Aus so genannten kleinen Verhältnissen kam er – und brachte es zum aufgedonnerten Star der New Yorker Intellektuellen-Schickeria. Die ließ ihn fallen, als er sie, durch intimste Enthüllungen, seinerseits verriet. Noch keine 60, starb Truman Capote 1984 einen abseitigen Tod: ein ramponierter Junkie unter den struppig-ergrauten Gefiederresten des gewesenen Paradiesvogels. Der exzentrisch bunte Lärm, den der Autor um sich machte, ist lang verhallt – umso feiner schillern die Klänge seiner bewundernswerten Prosa.

Auf Deutsch bringt der Verlag Kein und Aber sie heraus.
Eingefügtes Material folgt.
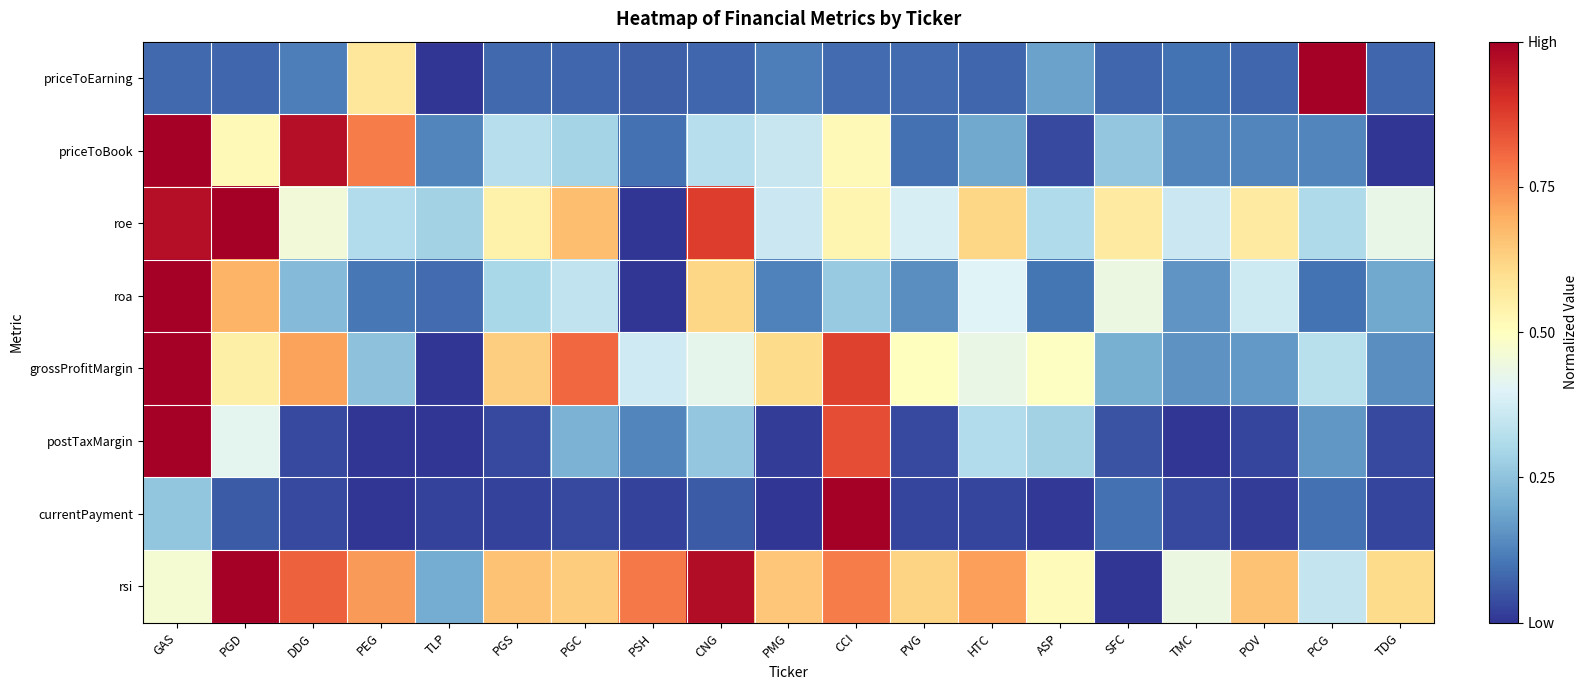

Between PMG and POV, which series saw the biggest shift?

grossProfitMargin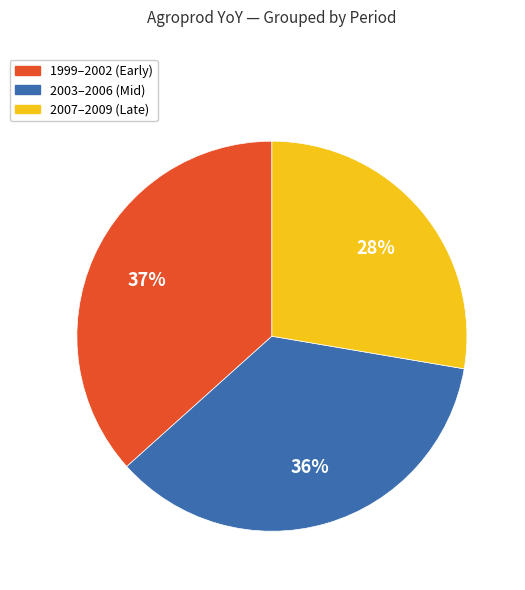

To the nearest percent, what is the difference between the largest and smallest slice percentages?

9%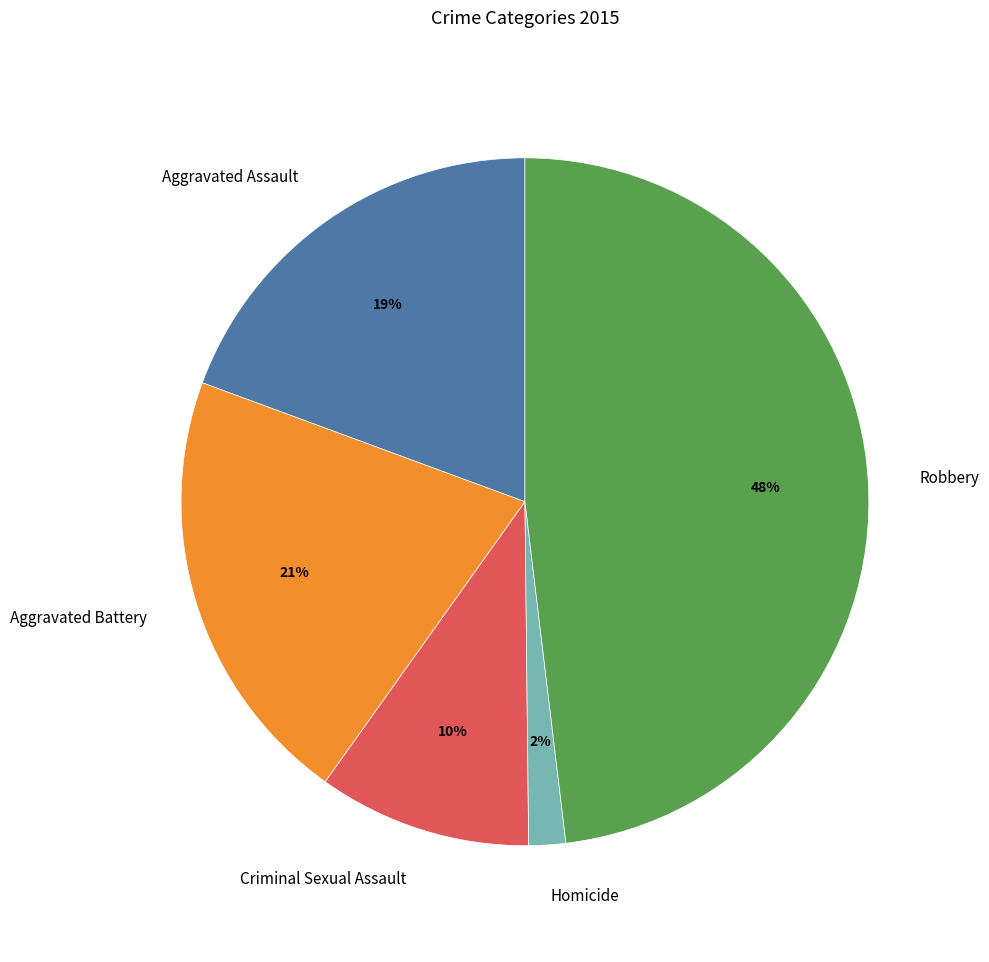

To the nearest percent, what portion does Criminal Sexual Assault represent?

10%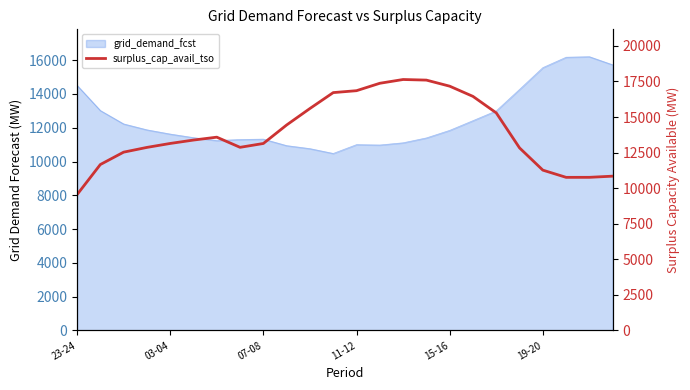

What is the approximate value at 13?

17372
In der auf acht Bände berechneten Werkausgabe versammelt der Band „Baum der Nacht“ alle Erzählungen des großen Fabulierers und subtilen Stilisten, chronologisch geordnet und durchweg in Neuübersetzungen.

Mit der Dramaturgie einer unaufwändigen, doch unwiderstehlichen Spannung besticht Capote ebenso wie durch seine Witterung für atmosphärische Valeurs, durch die Finesse seiner Formkunst. So verschachtelt er zwei Geschichten beziehungsreich doppelbödig in seiner letzten Erzählung, „Wüste“ (1975) – einer von insgesamt sechs kürzeren Texten, die jetzt erstmals übertragen vorliegen.

Überraschend häufig interessiert sich Capote, der Selbstdarsteller der Großmannssucht, für kleine Leute, kleine Verhältnisse, für die Versteckten, Skurrilen, lässlich Lasterhaften, für Enttäuschung, Verlust und Angst. Schon dem Neunzehnjährigen gelang mit „Miriam“ eine bezwingende Studie der Isolation und des Identitätsverlusts. Oft gerät der Alltag, dem seine Figuren unauffällig angehören, aus den Fugen, wie unter einem fremden, nicht zu kontrollierenden, unheimlichen „Plan“. Bei aller nüchternen oder staunenden Weltzugewandtheit kommt die Poesie nicht zu kurz: In pastelligen, nur selten sentimentalen Farben trägt er sie auf, bringt sie mit ausgefeiltem Understatement, in surrealen Metaphern wundersam zum Klingen. Umso fasslicher, geradezu handgreiflich umarmt er in drei autobiografischen Erinnerungen Miss Sook, die „Freundin“ seiner Knabentage, eine versponnene, keineswegs einfältige Altjungfer: Sie gab dem Jungen zu verstehen, das Weisheit sich aus Kindlichkeit nährt.

Sonst bleibt Capote eher in unvoreingenommener Distanz zu seinen Figuren; sogar zu den Antihelden seines berühmtesten Buchs „Kaltblütig“, das gleichfalls neu übersetzt die Werkausgabe bereichert. „Non-fiction“: Journalistisch nichts als den Fakten verpflichtet, macht Capote mit zwei Alltags-Tagedieben bekannt, die 1959 in Kansas eine Farmersfamilie ausrotteten – Kleinkriminelle im Grunde, indes teuflisch begabt mit einer Gewaltbereitschaft von exzessiver Gleichgültigkeit. Fesselnd vermittelt der Autor zwischen seiner insistierenden Neugier aufs vollkommen Böse und der Unaufgeregtheit so genannter Objektivität: unbedingt beteiligt in jedem Augenblick. MICHAEL THUMSER

Baum der Nacht. 445 Seiten.

Kaltblütig. 535 Seiten.

Beide Bücher beim Verlag Kein und Aber, gebunden, jeweils 22,80 Euro.